Dear Carolyn: My best friend from college is one of the most honest and loyal people you could ever meet. She’s an amazing attorney, a devoted mom, a very good friend and a really mean wife. She and her husband are visiting me right now and it’s painful to hear the scathing tone she uses with her husband and the constant stream of criticism and orders she directs at him. It seems to be all about control and putting him down, right in front of me and my partner. Her husband is annoying and has his own faults, but no one deserves to be treated this way.

I love my friend but this has concerned me for a long time; they’ve been married four years. I’m convinced that if I bring it up I will hurt her and risk the relationship. But it also feels wrong to be a silent witness — and if I can’t talk to her about this, who will? What should I do, and how should I do it? — Conflict-Averse but Concerned Friend

Answer: You’ve answered half of your own question (thank you, by the way):

If you can’t say something, then who will?

“Best” friend means you voice your concern — and you make it about her. Take a walk with her alone and get to it: “I’m worried about you. You’re one of the best people I know, yet you’re so openly rough on Husband that it’s almost like you’re possessed by someone else. Are you OK? Is there anything I can do?”
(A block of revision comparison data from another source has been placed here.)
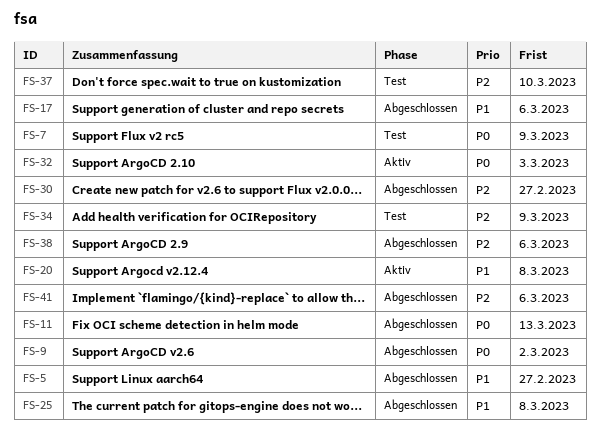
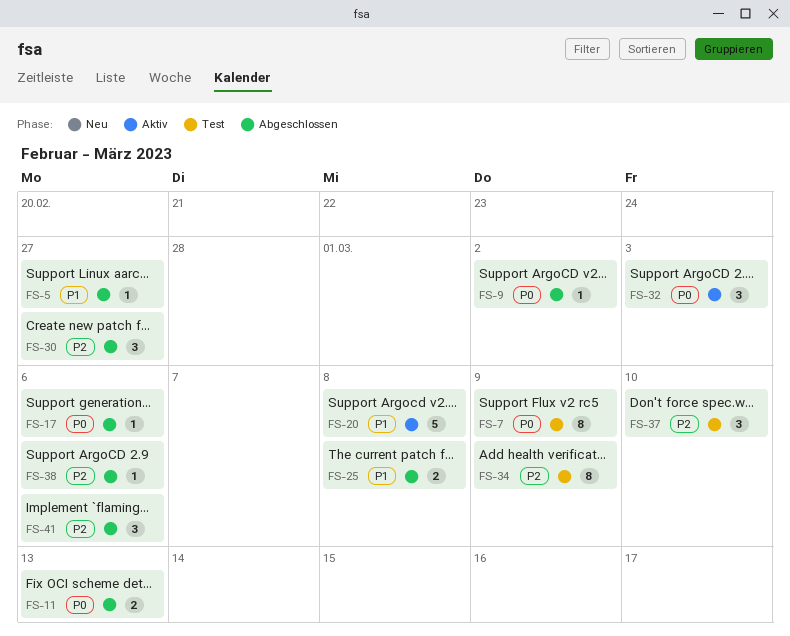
FS-17, priority: P1 -> P0

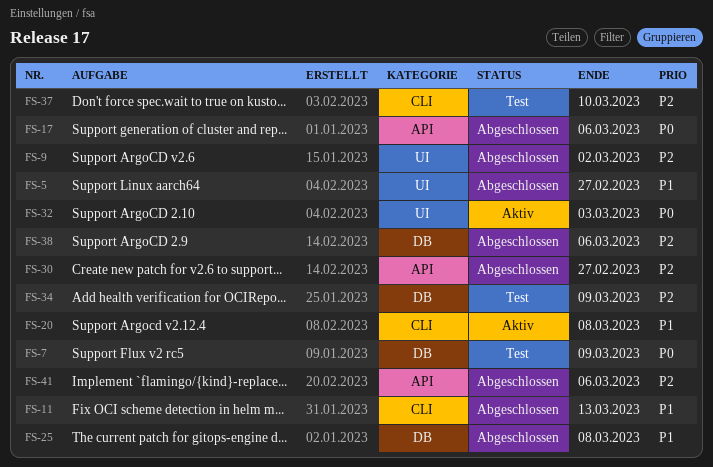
FS-9, priority: P0 -> P2
FS-11, priority: P0 -> P1

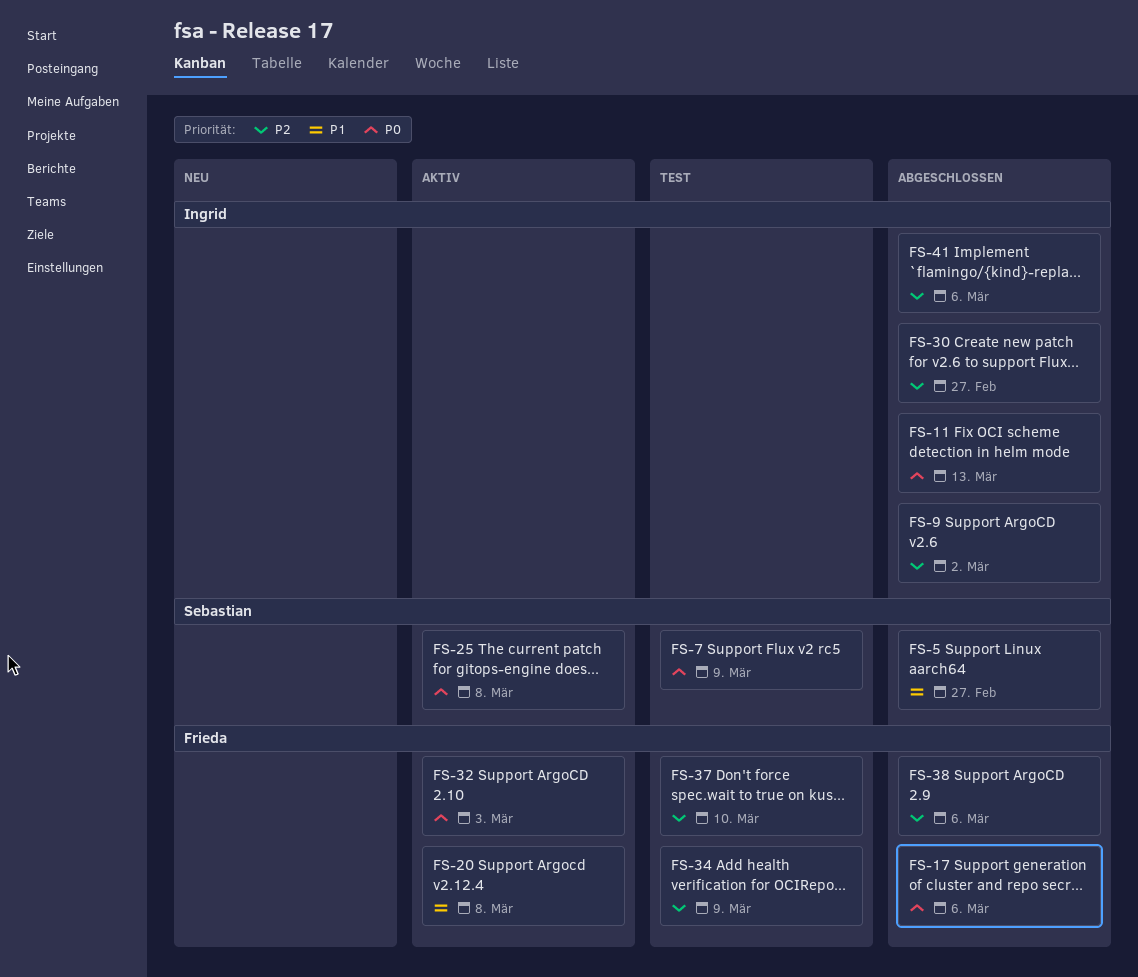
FS-11, priority: P1 -> P0
FS-25, status: Abgeschlossen -> Aktiv
FS-25, priority: P1 -> P0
If she’s under stress and dumping it all on him, which is what your description suggests and is also quite common — though it’s abuse, make no mistake — then compassion is your best chance of coaxing her out of this angry, defensive place.

You may still hurt her and the friendship, of course. However, turning a blind eye to abuse just to preserve your comfort zone is not a choice that withstands moral scrutiny.
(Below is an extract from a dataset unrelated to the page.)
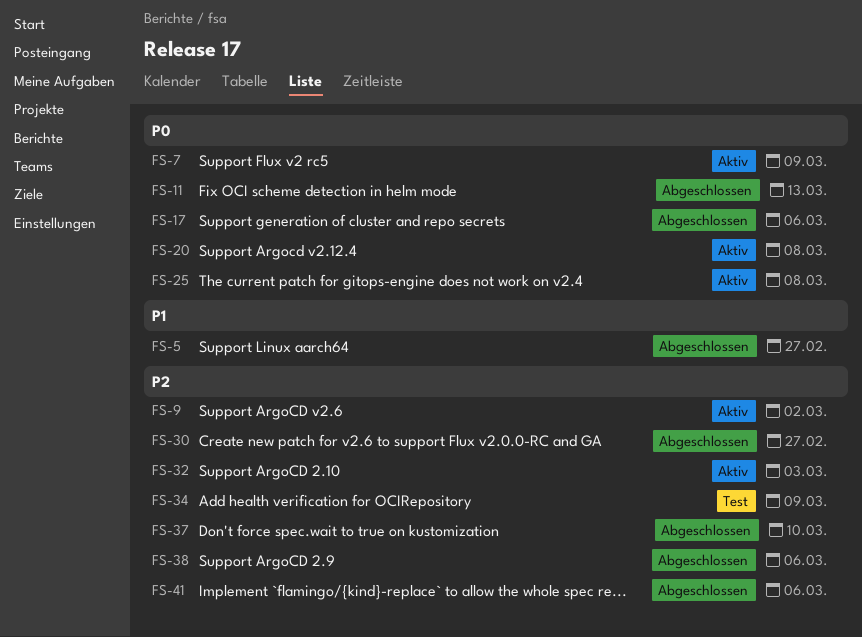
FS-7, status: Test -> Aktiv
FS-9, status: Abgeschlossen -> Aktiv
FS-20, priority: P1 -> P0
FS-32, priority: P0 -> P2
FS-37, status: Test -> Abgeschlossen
Even if you weren’t close but still haven’t distanced yourself — if, say, you were a colleague or neighbor or some other acquaintance of proximity with limited options for walking away, or if you believed there was enough good in her to give her a chance — then you’d still have a bystander’s obligation to come forward. Saying something light in the moment, like, “Wow, tell us how you really feel,” can both break the tension and send the message that her tone has crossed a line.

It can help just to be openly nice to a victim, too (especially true with kids). “Here, let me help you with that,” or, “Tell me about your new job.” Cast your lot with humanity.
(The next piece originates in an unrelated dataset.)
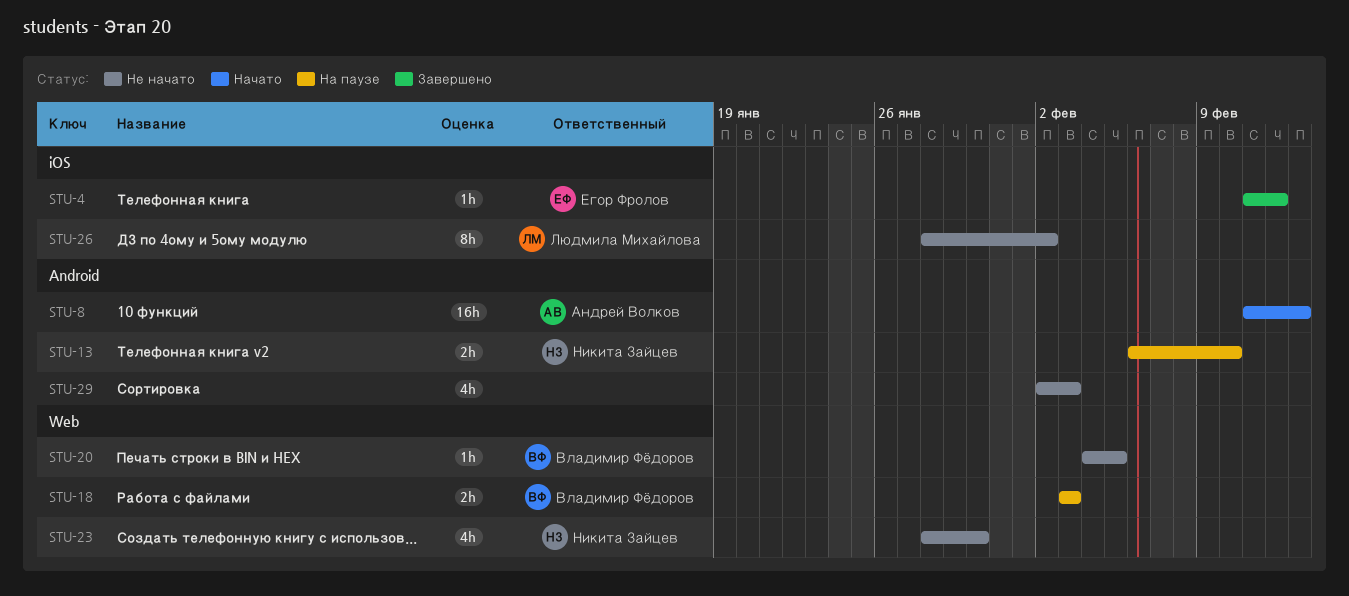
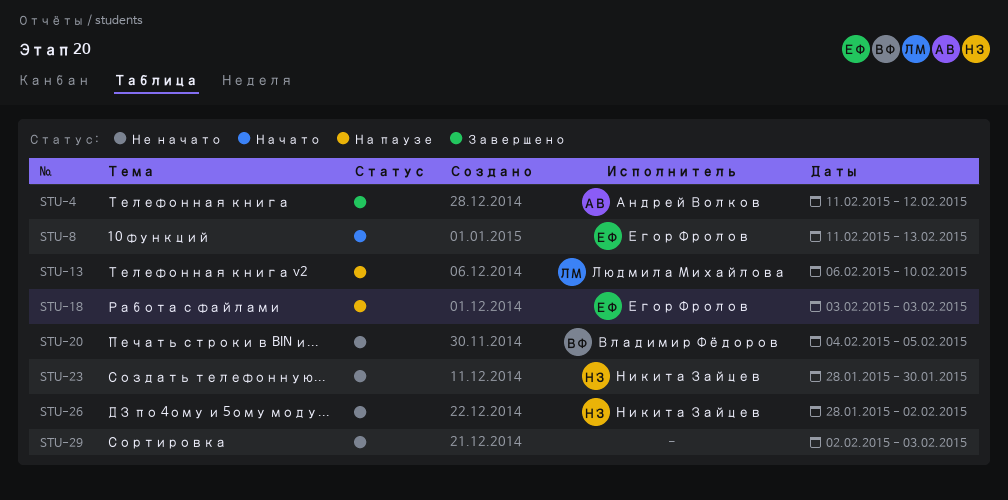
STU-4, owner: Егор Фролов -> Андрей Волков
STU-8, owner: Андрей Волков -> Егор Фролов
STU-13, owner: Никита Зайцев -> Людмила Михайлова
STU-18, owner: Владимир Фёдоров -> Егор Фролов
STU-26, owner: Людмила Михайлова -> Никита Зайцев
If this all seems frustratingly careful, that’s because it is. Abusers use isolation to their advantage, so while there’s always a point where principle demands cutting ties, there’s value in walking a line until then, one that keeps you involved without enabling.

Plus, people in the gray area between mensch and monster — the ones with histories of warmth and decency who have lately veered into anger — need more loving people in their lives, not fewer. More people to help carry what’s weighing them down. At least give her this chance to recall the person you’ve known her to be.

Dear Carolyn: We share very thin walls with our neighbors and, this week, I found out the husband lost his job. This has caused all kinds of additional stress on top of an already scary, difficult situation. They’ve been fighting — loudly — since he’s been home more. We barely know them, and I have no idea what to do. I’ve literally never spoken to the wife.

Do I acknowledge we’ve heard the news? Leave a bottle of wine for them? I would send them a week of meal kits, but I don’t even have their email. I feel so awful and know how stressful this is, especially with a baby. — Neighbor

Answer: Be neighborly, but as you would if you didn’t know way too much. Cook something and, whoopsie, realize a double batch was too big after all: “I made way more chili than we can use. Would you like some?” That will also crack the door figuratively to more regular neighborly exchanges with them, if they’re receptive. (If not, you back off unless and until you hear an emergency through the walls.)

You can’t solve their problems, but you can be, if they’re receptive, a small source of comfort at an uncomfortable time.